At bottom, care is what the aging and dying actually want: They want our presence. We may want profound conversation or explicit mutual reconciliation, but care-giving is finally done for their sake, not ours. The mundane or messy things that need to be done, week after week, are platforms for constant presence of the vital to the ill.
As the twilight of advanced old age deepens, our inability to halt its course may force us to learn to hope. As Vaclav Havel wrote, "Hope is definitely not the same thing as optimism. It is not the conviction that something will turn out well, but the certainty that something makes sense, no matter how it turns out." Pain and suffering do not make sense, at least not on their own. But we may find traces of meaning—even of God's presence—in the care we can give those who suffer and the ways we are sustained through the difficult caring process. Since my own journey through this process, death is more real but less terrifying than before because, in the end, my parents were not abandoned.
I realize that sustained care to the end of life is more arduous for many families than it was for ours. Too often geography and old hurts separate relatives, financial resources dry up, the elderly reject the care that is offered or take it for granted, and the burden of care falls on a single person by accident or default. However it happens, no one goes through this life-defining passage unscathed, but we are changed.

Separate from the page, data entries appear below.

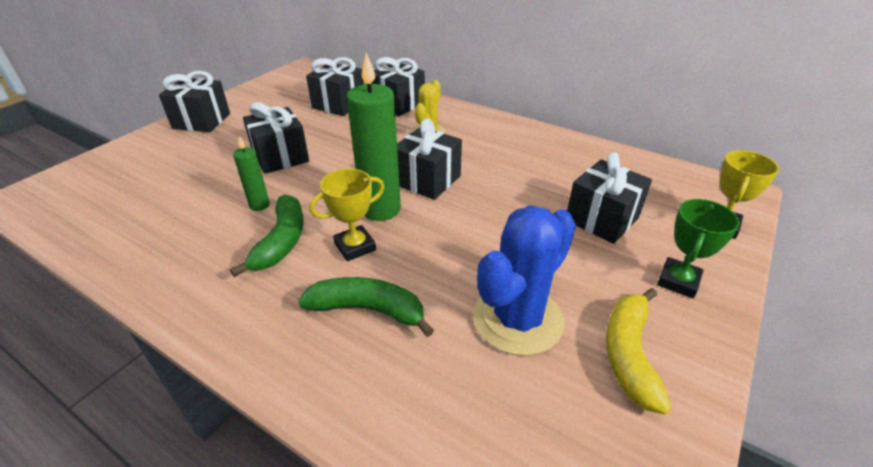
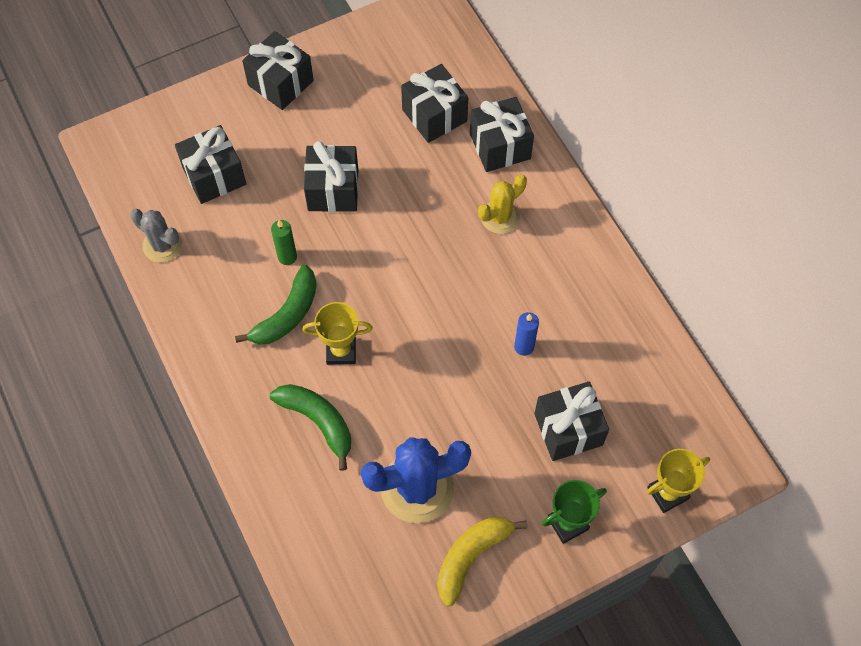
camera: 30 degrees right, 25 degrees up
(114, 240) = (162, 245): none -> grey cactus
(380, 209) = (385, 316): green candle -> none
(427, 180) = (450, 297): black gift -> black gift (214, 176)
(514, 186) = (524, 347): none -> blue candle

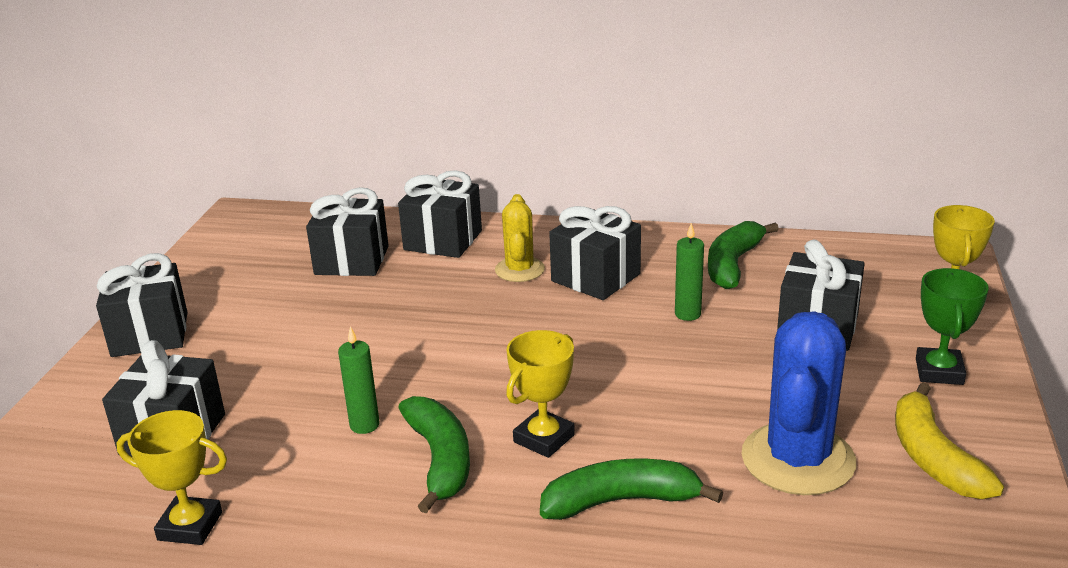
camera: 50 degrees left, 35 degrees down
(162, 245) = (190, 526): grey cactus -> yellow trophy
(333, 190) = (333, 355): black gift -> black gift (595, 277)
(524, 347) = (687, 314): blue candle -> green candle
(609, 337) = (733, 264): none -> green banana

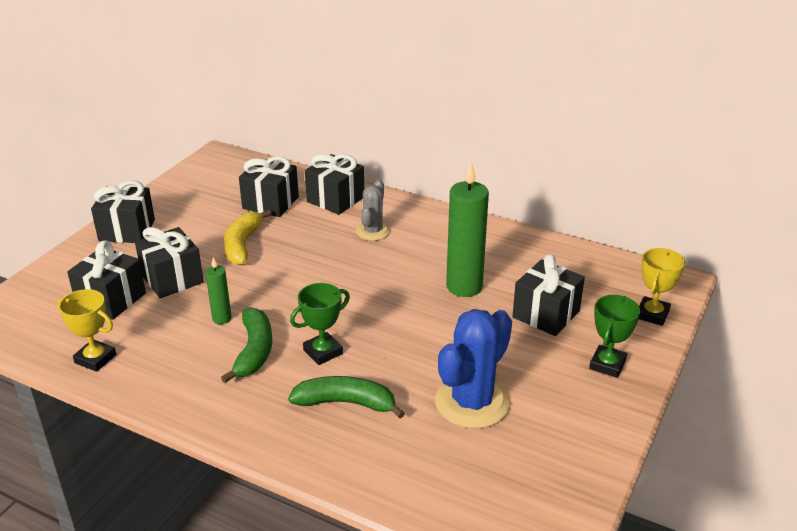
camera: 15 degrees right, 5 degrees up
(519, 270) = (373, 231): yellow cactus -> grey cactus
(544, 438) = (323, 352): yellow trophy -> green trophy
(595, 277) = (419, 247): black gift -> black gift (172, 279)
(687, 314) = (464, 287): green candle -> green candle, size x1.99
(733, 264) = (517, 256): green banana -> none
(933, 457) = (561, 422): yellow banana -> yellow banana (242, 244)

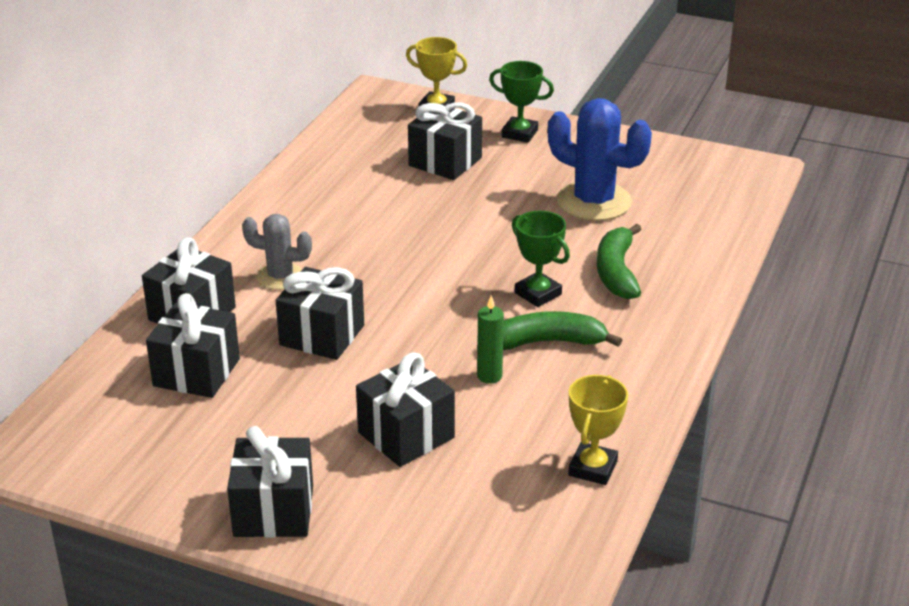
camera: 95 degrees left, 0 degrees up
(111, 299) = (463, 484): black gift -> black gift (322, 335)
(242, 244) = (314, 383): yellow banana -> none
(464, 287) = (400, 209): green candle -> none

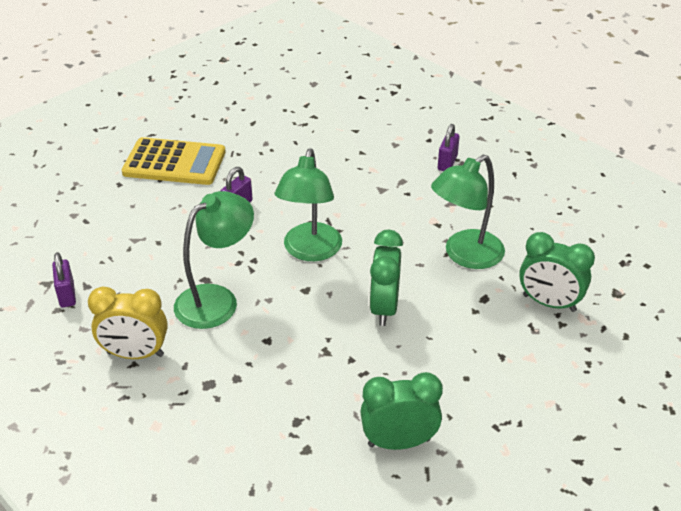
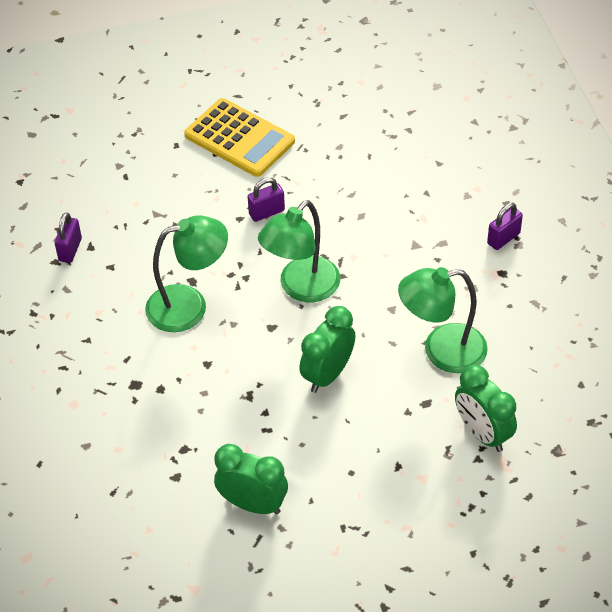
camera: 30 degrees right, 10 degrees up
(135, 354) = (93, 331): yellow clock -> none

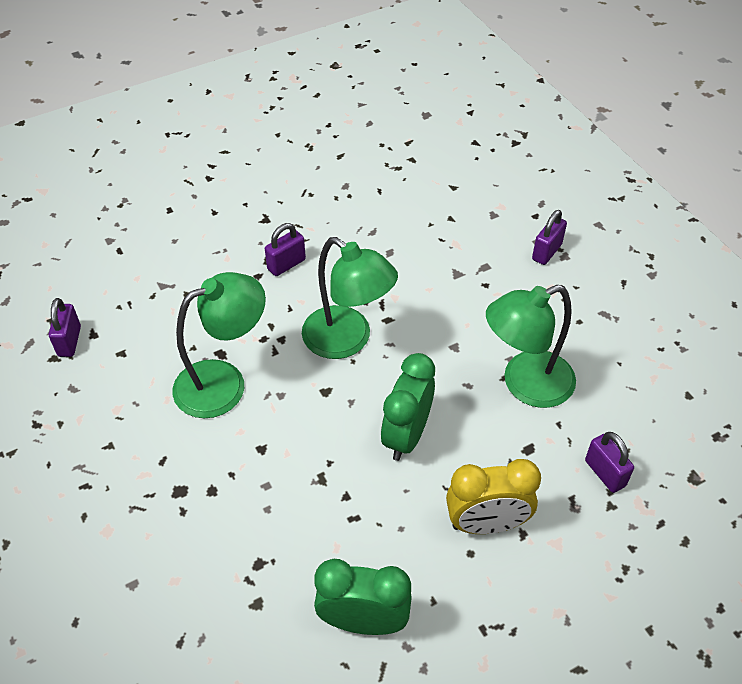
camera: 15 degrees left, 0 degrees up
(239, 138) = (237, 193): yellow calculator -> none
(301, 288) = (347, 340): green lamp -> green lamp turned 75 degrees counterclockwise
(371, 453) = (486, 524): none -> yellow clock
(482, 433) = (605, 473): green clock -> purple padlock

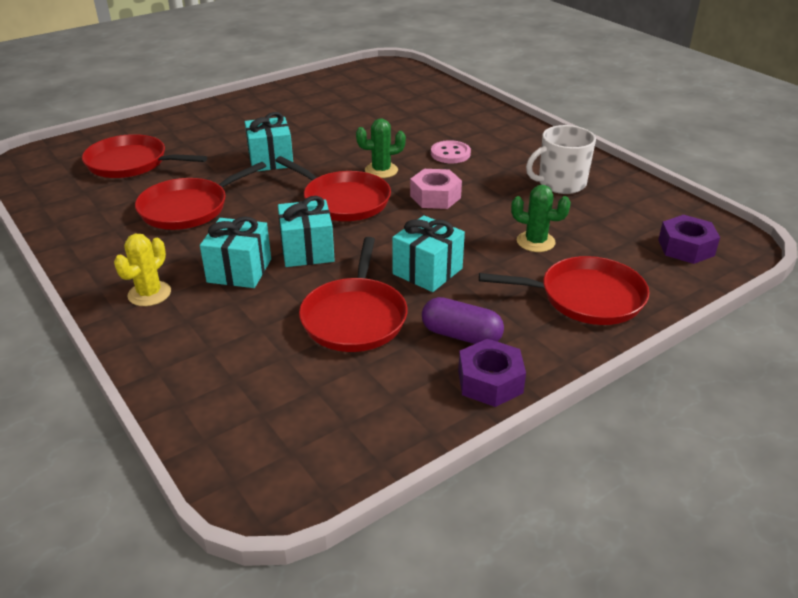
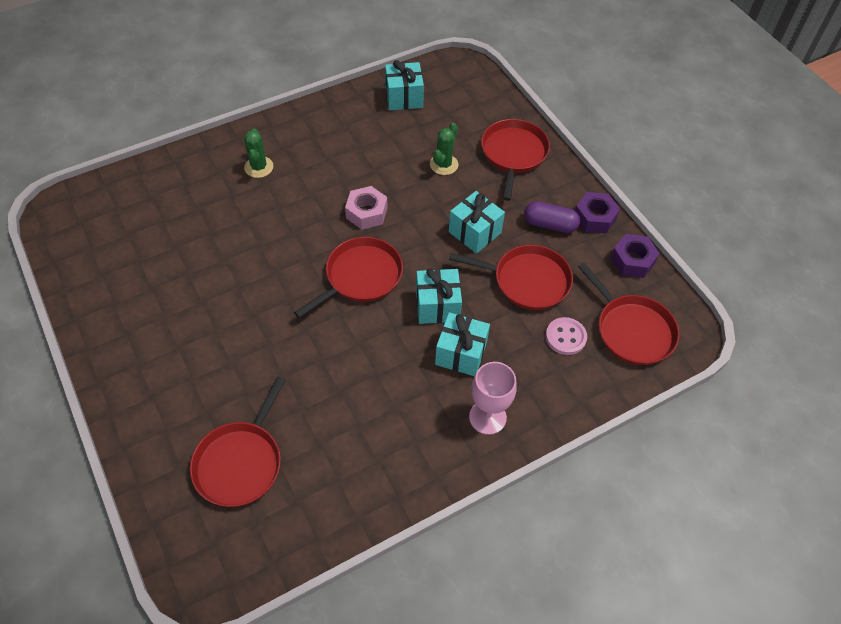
camera: 85 degrees left, 20 degrees up
(149, 294) = (487, 417): yellow cactus -> pink goblet
(188, 208) = (351, 398): red pan -> red pan (632, 330)
(270, 160) = (267, 331): turquoise gift -> turquoise gift (404, 97)
(381, 170) = (311, 244): green cactus -> green cactus (259, 167)
(450, 154) = (291, 191): pink button -> pink button (565, 337)
(461, 335) = (550, 224): purple capsule -> purple capsule turned 75 degrees clockwise
(560, 183) = (361, 132): white mug -> none
(686, 247) = (462, 90): purple nut -> purple nut (632, 260)

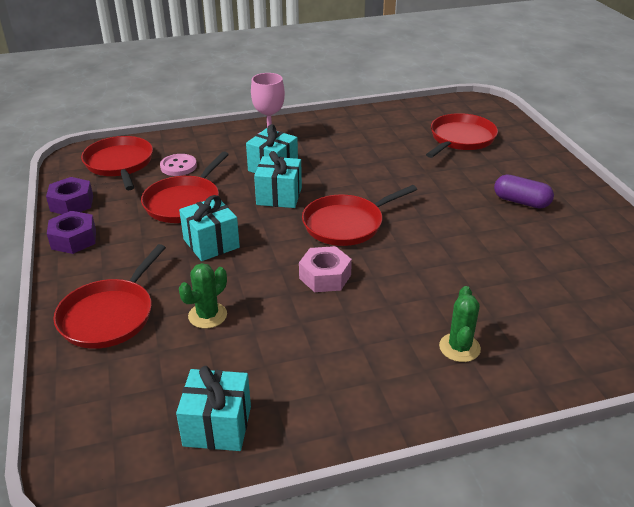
camera: 165 degrees left, 20 degrees down
(527, 280) = (184, 202): red pan -> red pan turned 90 degrees counterclockwise
(550, 224) = (126, 240): purple capsule -> purple capsule (521, 202)

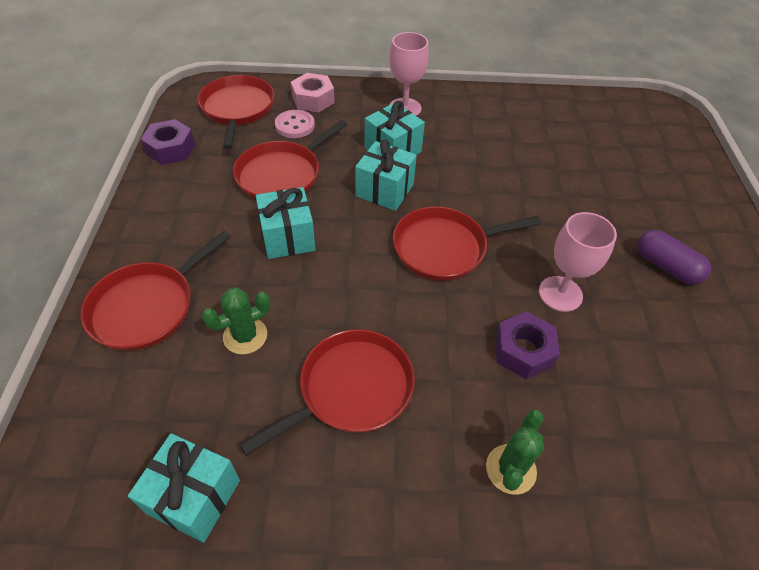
camera: 15 degrees right, 15 degrees up
(74, 239) = (154, 196): purple nut -> purple nut (523, 351)
(325, 276) = (392, 316): pink nut -> pink nut (313, 99)
(450, 234) = (560, 294): none -> pink goblet
(460, 139) = (622, 156): red pan -> red pan (351, 389)

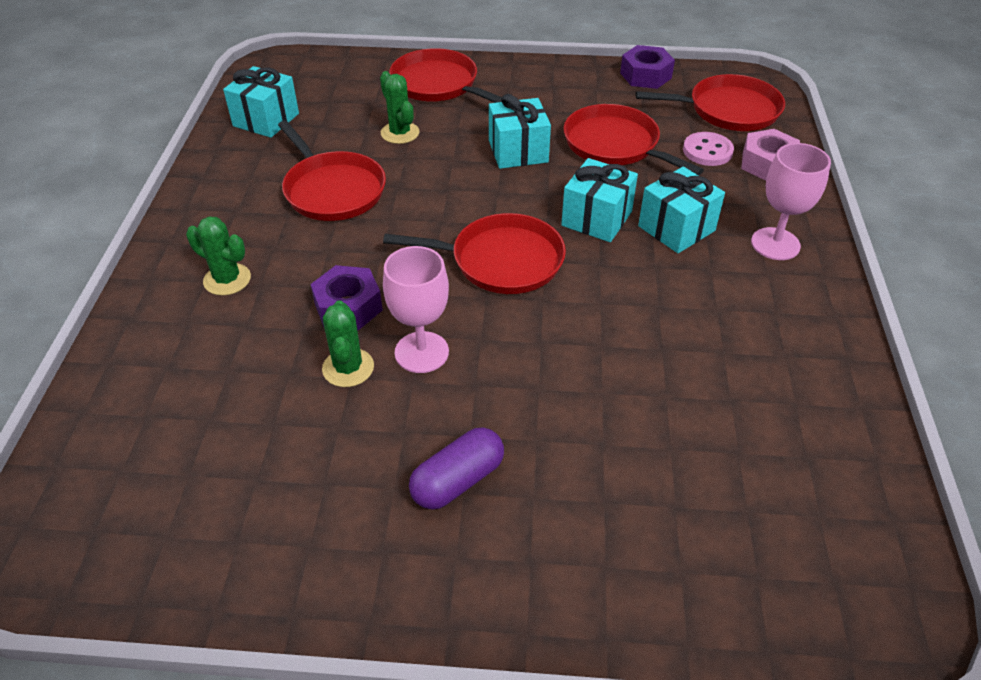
camera: 95 degrees right, 5 degrees down
(444, 247) = (501, 261): red pan -> red pan turned 105 degrees clockwise
(592, 342) = (348, 368): none -> green cactus

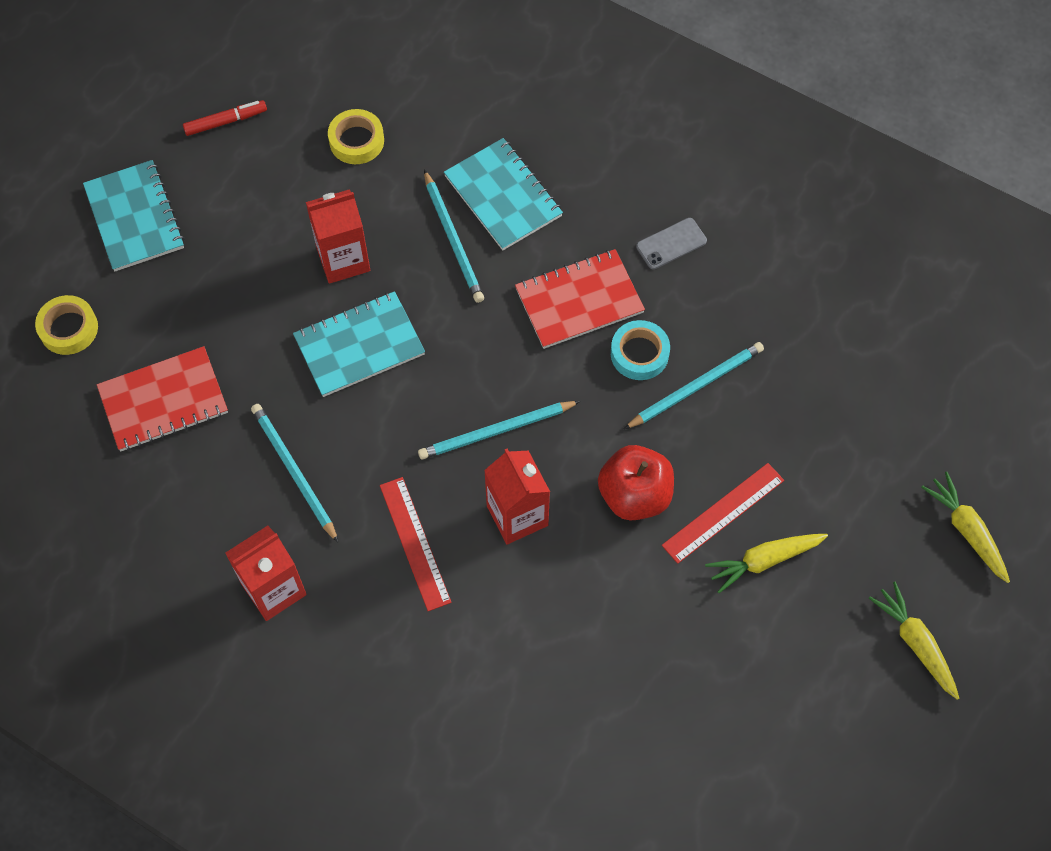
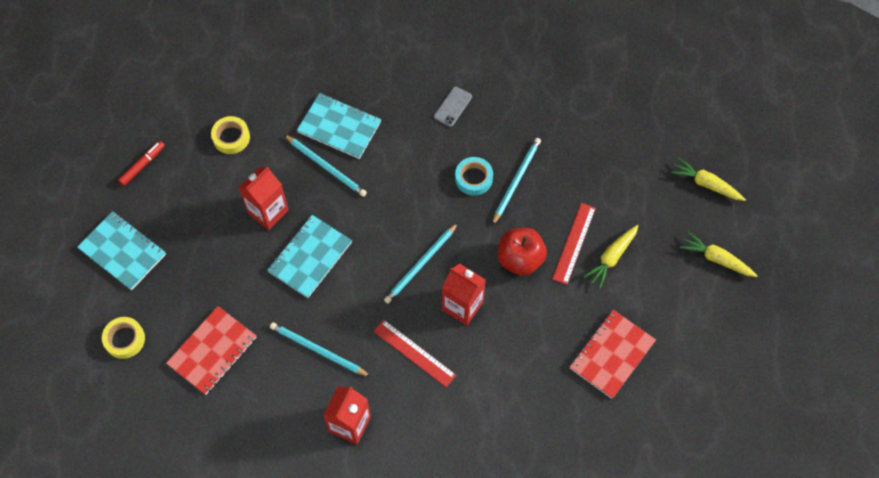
camera: 30 degrees left, 0 degrees up
(579, 300) = (421, 165): red notebook -> red notebook (611, 354)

Sustained care to the end—whether we provide it with our own hands or through others—is what we owe our loved ones. But the dying give back an unexpected gift to those who will stay by them. They prepare the caregivers for what awaits them, too, and they may even help them to face it with hope.
William C. Spohn is director of the Bannan Center for Jesuit Education at Santa Clara University and a scholar of the Markkula Center for Applied Ethics.